Amablemente me sugirió que su proceder me valga verga. Le dije que efectivamente eso me valía, pero utilizar los derechos de los demás como un privilegio propio era indebido y que en Juárez preferíamos el respeto.
Insistió en su argumento diciéndome que me iba a partir mi madre, cosa que no entendí pues ese día mi madre estaba fuera de la ciudad, y no sé si él pudiera localizarla. Además, partir a una señora es algo feo, ¿por qué querría él hacer algo así?
Le comenté que su propuesta me parecía violenta y que en verdad prefería evitar ese tipo de actos, pero que de todas maneras seguía estacionado en un lugar reservado y que había muchos lugares libres. El conductor, un rubio exaltado, me señalo con un dedo y me dijo que era la última advertencia.
En ese momento mis piernas ya temblaban y lamenté haber ido a la tienda en chanclas y no con mis botas de punta de metal. Al menos para que en una situación violenta no me agarraran mal parado.
Brisa, no se inmutó, tal vez sea la experiencia de enfrentarse hasta con policías en la lucha por sus derechos. Tal vez la bravura de vivir en una ciudad que hasta la fecha sigue siendo un peligro para las mujeres. Pero domó a la bestia de una manera increíble.
Me pareció ver esa escena de “El Apóstol” donde Robert Duval, para mi gusto en su mejor actuación, hace el papel de un pastor que en una festividad convierte a un tipo que lo odiaba y estaba por derribar su iglesia.
Brisa simplemente sacó su celular y se puso a filmar al bravucón que tenía medio cuerpo de fuera y se movía como si fuera a abrir la puerta de la camioneta. Al percatarse que era filmado, subió el cristal polarizado. Brisa se paró frente a la camioneta, no dejó de filmar y el hombre perdió toda gallardía, bajando la pestaña del parasol y ocultarse atrás del tablero.
Mientras entrábamos a la tienda, vi a la mujer que había bajado de la camioneta salir con un doce de Tecate Light y cuando nosotros salimos ya no estaba la camioneta blanca. Me había dado cuenta que el equipo de beis se estaban reuniendo a 500 metros de la tienda, pero buscar conflicto por buscar no es muy inteligente, así que decidimos caminar por otra calle.
En el caminó muchas dudas nadaban en mi cabeza.
¿Por qué alguien estaría dispuesto a dañar a otra persona con tal de no caminar diez metros?
¿Qué lo tenía tan exaltado, el licor, el haber ganado un partido, todavía llevaba su uniforme, o tal vez el haberlo perdido?
¿Cómo alguien que practica un deporte puede ser tan imprudente? ¿Es un caso extraordinario o tal vez no estamos abordando la cultura física y del deporte de manera adecuada?
¿Qué le causó más temor, una mujer o un celular? Tal vez se imaginó como Lord Bateador mientras se viralizaba un vídeo donde mi cabeza era convertida en una enorme pelota de beis.

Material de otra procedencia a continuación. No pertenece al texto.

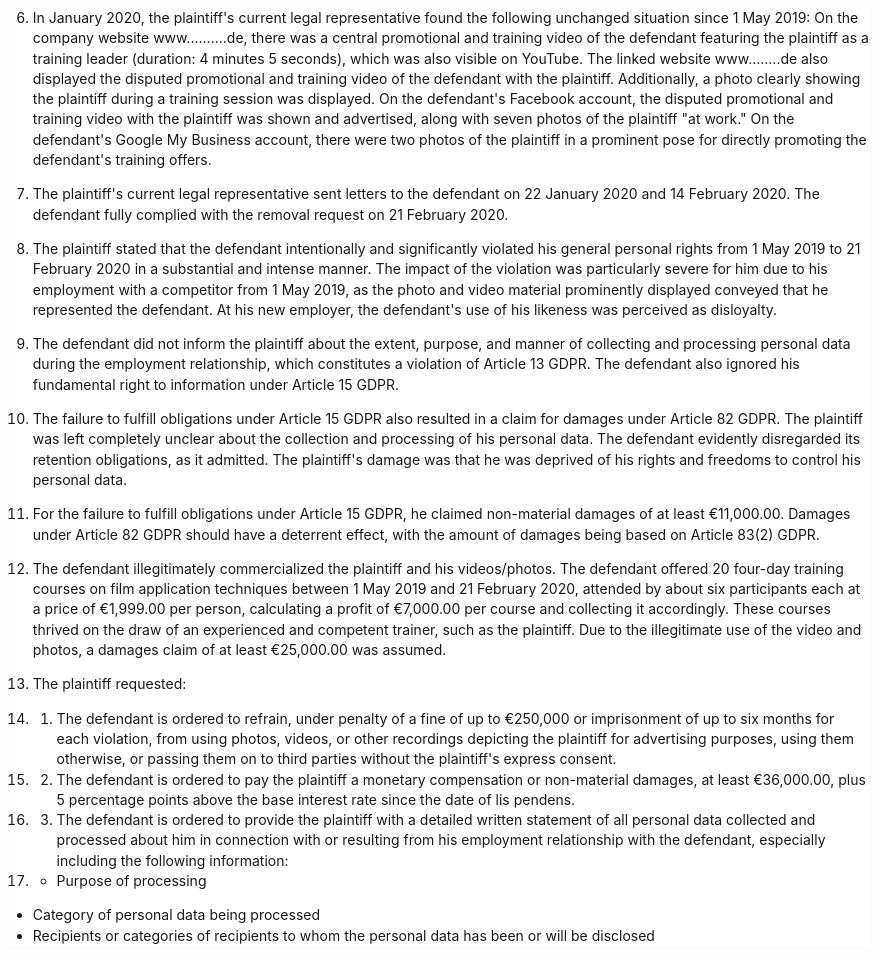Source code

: 6. In January 2020, the plaintiff's current legal representative found the following unchanged situation since 1 May 2019: On the company website www……….de, there was a central promotional and training video of the defendant featuring the plaintiff as a training leader (duration: 4 minutes 5 seconds), which was also visible on YouTube. The linked website www……..de also displayed the disputed promotional and training video of the defendant with the plaintiff. Additionally, a photo clearly showing the plaintiff during a training session was displayed. On the defendant's Facebook account, the disputed promotional and training video with the plaintiff was shown and advertised, along with seven photos of the plaintiff "at work." On the defendant's Google My Business account, there were two photos of the plaintiff in a prominent pose for directly promoting the defendant's training offers.

7. The plaintiff's current legal representative sent letters to the defendant on 22 January 2020 and 14 February 2020. The defendant fully complied with the removal request on 21 February 2020.

8. The plaintiff stated that the defendant intentionally and significantly violated his general personal rights from 1 May 2019 to 21 February 2020 in a substantial and intense manner. The impact of the violation was particularly severe for him due to his employment with a competitor from 1 May 2019, as the photo and video material prominently displayed conveyed that he represented the defendant. At his new employer, the defendant's use of his likeness was perceived as disloyalty.

9. The defendant did not inform the plaintiff about the extent, purpose, and manner of collecting and processing personal data during the employment relationship, which constitutes a violation of Article 13 GDPR. The defendant also ignored his fundamental right to information under Article 15 GDPR.

10. The failure to fulfill obligations under Article 15 GDPR also resulted in a claim for damages under Article 82 GDPR. The plaintiff was left completely unclear about the collection and processing of his personal data. The defendant evidently disregarded its retention obligations, as it admitted. The plaintiff's damage was that he was deprived of his rights and freedoms to control his personal data.

11. For the failure to fulfill obligations under Article 15 GDPR, he claimed non-material damages of at least €11,000.00. Damages under Article 82 GDPR should have a deterrent effect, with the amount of damages being based on Article 83(2) GDPR.

12. The defendant illegitimately commercialized the plaintiff and his videos/photos. The defendant offered 20 four-day training courses on film application techniques between 1 May 2019 and 21 February 2020, attended by about six participants each at a price of €1,999.00 per person, calculating a profit of €7,000.00 per course and collecting it accordingly. These courses thrived on the draw of an experienced and competent trainer, such as the plaintiff. Due to the illegitimate use of the video and photos, a damages claim of at least €25,000.00 was assumed.

13. The plaintiff requested:

14. 1. The defendant is ordered to refrain, under penalty of a fine of up to €250,000 or imprisonment of up to six months for each violation, from using photos, videos, or other recordings depicting the plaintiff for advertising purposes, using them otherwise, or passing them on to third parties without the plaintiff's express consent.

15. 2. The defendant is ordered to pay the plaintiff a monetary compensation or non-material damages, at least €36,000.00, plus 5 percentage points above the base interest rate since the date of lis pendens.

16. 3. The defendant is ordered to provide the plaintiff with a detailed written statement of all personal data collected and processed about him in connection with or resulting from his employment relationship with the defendant, especially including the following information:

17. - Purpose of processing
- Category of personal data being processed
- Recipients or categories of recipients to whom the personal data has been or will be disclosed
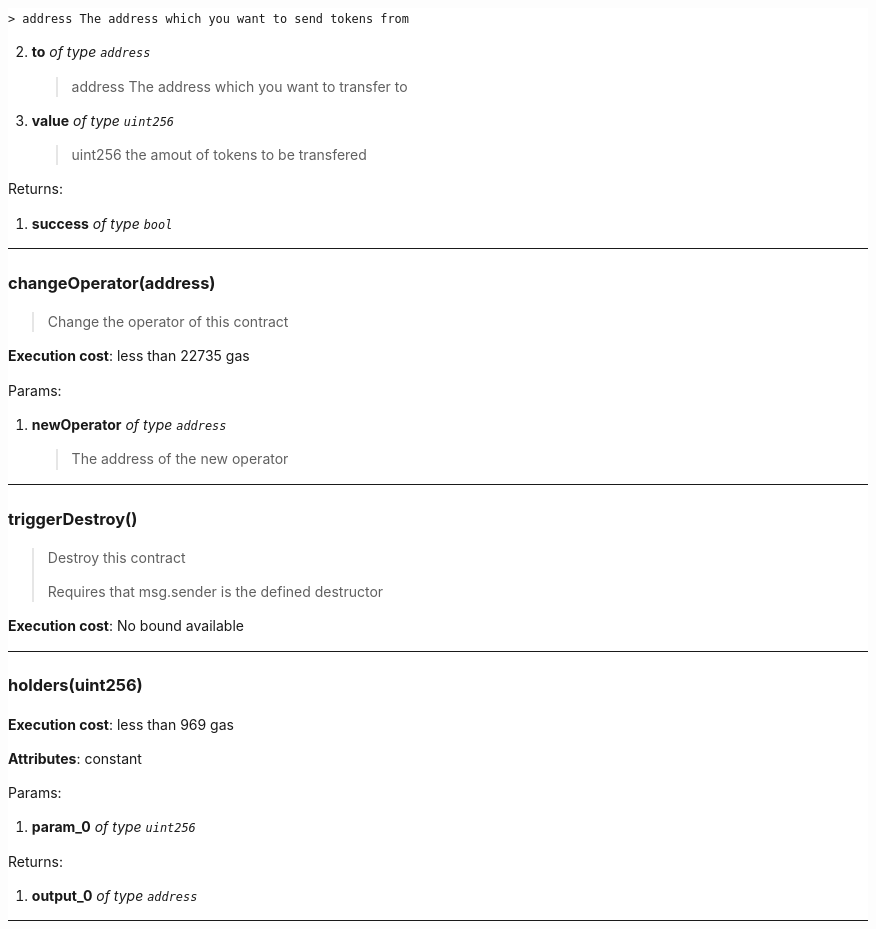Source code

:     > address The address which you want to send tokens from

2. **to** *of type `address`*

    > address The address which you want to transfer to

3. **value** *of type `uint256`*

    > uint256 the amout of tokens to be transfered


Returns:


1. **success** *of type `bool`*

--- 
### changeOperator(address)
>
>Change the operator of this contract


**Execution cost**: less than 22735 gas


Params:

1. **newOperator** *of type `address`*

    > The address of the new operator



--- 
### triggerDestroy()
>
>Destroy this contract
>
> Requires that msg.sender is the defined destructor


**Execution cost**: No bound available




--- 
### holders(uint256)


**Execution cost**: less than 969 gas

**Attributes**: constant


Params:

1. **param_0** *of type `uint256`*

Returns:


1. **output_0** *of type `address`*

--- 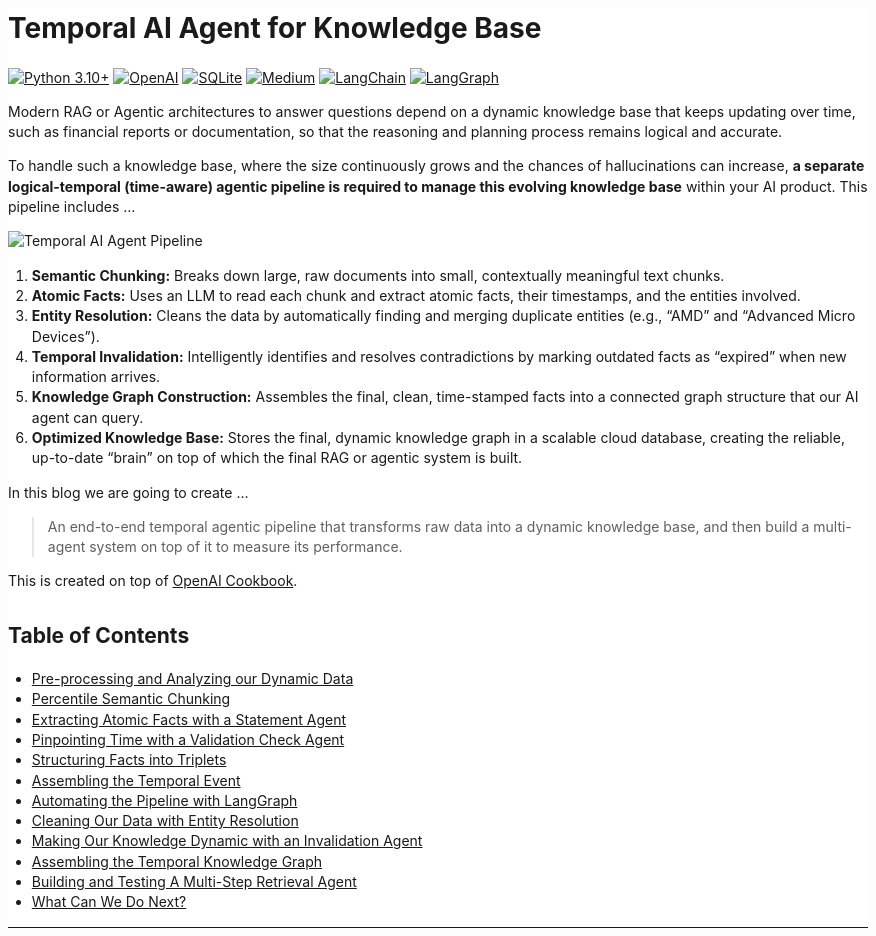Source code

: 
# Temporal AI Agent for Knowledge Base

[![Python 3.10+](https://img.shields.io/badge/python-3.10+-blue.svg)](https://www.python.org/downloads/release/python-3100/) [![OpenAI](https://img.shields.io/badge/OpenAI-API-lightgrey)](https://openai.com/) [![SQLite](https://img.shields.io/badge/SQLite-Database-blue)](https://sqlite.org/) [![Medium](https://img.shields.io/badge/Medium-Blog-black?logo=medium)](https://medium.com/@fareedkhandev/building-a-temporal-ai-agent-using-knowledge-graph-to-improve-knowledge-base-of-your-ai-agent-a299a53bef9a) [![LangChain](https://img.shields.io/badge/LangChain-Framework-green)](https://www.langchain.com/) [![LangGraph](https://img.shields.io/badge/LangGraph-Workflow-orange)](https://github.com/langchain-ai/langgraph)

Modern RAG or Agentic architectures to answer questions depend on a dynamic knowledge base that keeps updating over time, such as financial reports or documentation, so that the reasoning and planning process remains logical and accurate.

To handle such a knowledge base, where the size continuously grows and the chances of hallucinations can increase, **a separate logical-temporal (time-aware) agentic pipeline is required to manage this evolving knowledge base** within your AI product. This pipeline includes …

![Temporal AI Agent Pipeline](https://miro.medium.com/v2/resize:fit:4800/1*0LeKh5au7MzYlXTKSlSImA.png)

1.  **Semantic Chunking:** Breaks down large, raw documents into small, contextually meaningful text chunks.
2.  **Atomic Facts:** Uses an LLM to read each chunk and extract atomic facts, their timestamps, and the entities involved.
3.  **Entity Resolution:** Cleans the data by automatically finding and merging duplicate entities (e.g., “AMD” and “Advanced Micro Devices”).
4.  **Temporal Invalidation:** Intelligently identifies and resolves contradictions by marking outdated facts as “expired” when new information arrives.
5.  **Knowledge Graph Construction:** Assembles the final, clean, time-stamped facts into a connected graph structure that our AI agent can query.
6.  **Optimized Knowledge Base:** Stores the final, dynamic knowledge graph in a scalable cloud database, creating the reliable, up-to-date “brain” on top of which the final RAG or agentic system is built.

In this blog we are going to create …

> An end-to-end temporal agentic pipeline that transforms raw data into a dynamic knowledge base, and then build a multi-agent system on top of it to measure its performance.

This is created on top of [OpenAI Cookbook](https://github.com/openai/openai-cookbook).


## Table of Contents
- [Pre-processing and Analyzing our Dynamic Data](#pre-processing-and-analyzing-our-dynamic-data)
- [Percentile Semantic Chunking](#percentile-semantic-chunking)
- [Extracting Atomic Facts with a Statement Agent](#extracting-atomic-facts-with-a-statement-agent)
- [Pinpointing Time with a Validation Check Agent](#pinpointing-time-with-a-validation-check-agent)
- [Structuring Facts into Triplets](#structuring-facts-into-triplets)
- [Assembling the Temporal Event](#assembling-the-temporal-event)
- [Automating the Pipeline with LangGraph](#automating-the-pipeline-with-langgraph)
- [Cleaning Our Data with Entity Resolution](#cleaning-our-data-with-entity-resolution)
- [Making Our Knowledge Dynamic with an Invalidation Agent](#making-our-knowledge-dynamic-with-an-invalidation-agent)
- [Assembling the Temporal Knowledge Graph](#assembling-the-temporal-knowledge-graph)
- [Building and Testing A Multi-Step Retrieval Agent](#building-and-testing-a-multi-step-retrieval-agent)
- [What Can We Do Next?](#what-can-we-do-next)

---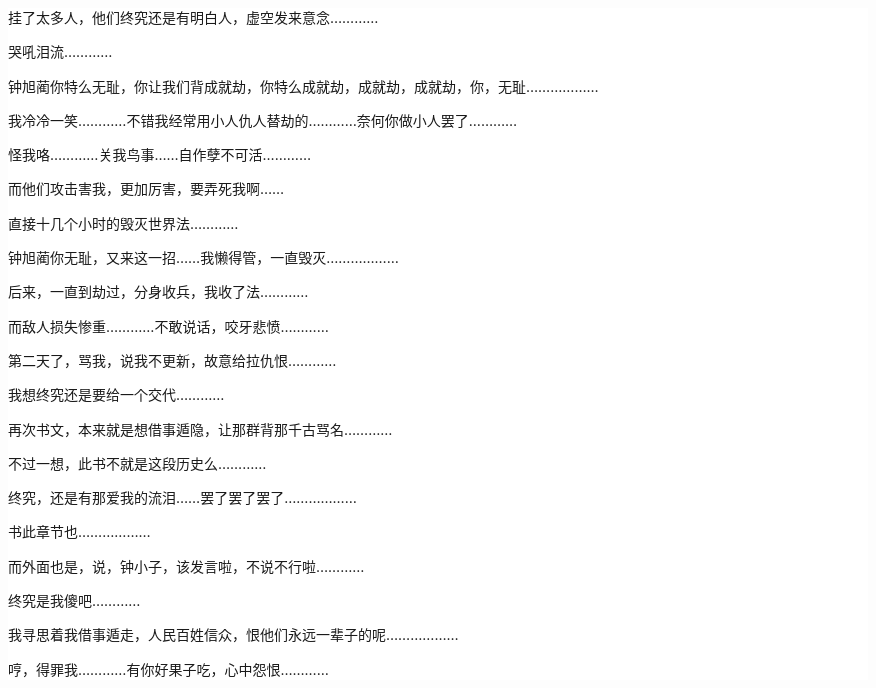 挂了太多人，他们终究还是有明白人，虚空发来意念…………


哭吼泪流…………


钟旭蔺你特么无耻，你让我们背成就劫，你特么成就劫，成就劫，成就劫，你，无耻………………


我冷冷一笑…………不错我经常用小人仇人替劫的…………奈何你做小人罢了…………


怪我咯…………关我鸟事……自作孽不可活…………


而他们攻击害我，更加厉害，要弄死我啊……

直接十几个小时的毁灭世界法…………

钟旭蔺你无耻，又来这一招……我懒得管，一直毁灭………………


后来，一直到劫过，分身收兵，我收了法…………

而敌人损失惨重…………不敢说话，咬牙悲愤…………


第二天了，骂我，说我不更新，故意给拉仇恨…………

我想终究还是要给一个交代…………

再次书文，本来就是想借事遁隐，让那群背那千古骂名…………

不过一想，此书不就是这段历史么…………

终究，还是有那爱我的流泪……罢了罢了罢了………………

书此章节也………………

而外面也是，说，钟小子，该发言啦，不说不行啦…………

终究是我傻吧…………

我寻思着我借事遁走，人民百姓信众，恨他们永远一辈子的呢………………

哼，得罪我…………有你好果子吃，心中怨恨…………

Tal vez no pudo soportar que una mujer le hiciera frente y por eso se escondió.
No lo sé, quiero pensar que no es una constante, pero sospecho que en las competencias deportivas se pueden gestar muchas rabias, iras que podrían buscar escape no de la mejor manera posible. Las competencias seleccionan a los mejores, pero ¿qué pasa con los peores? Le doblaremos el presupuesto al Instituto de la Cultura Física y el Deporte, pero… ¿qué pasa con sus informes?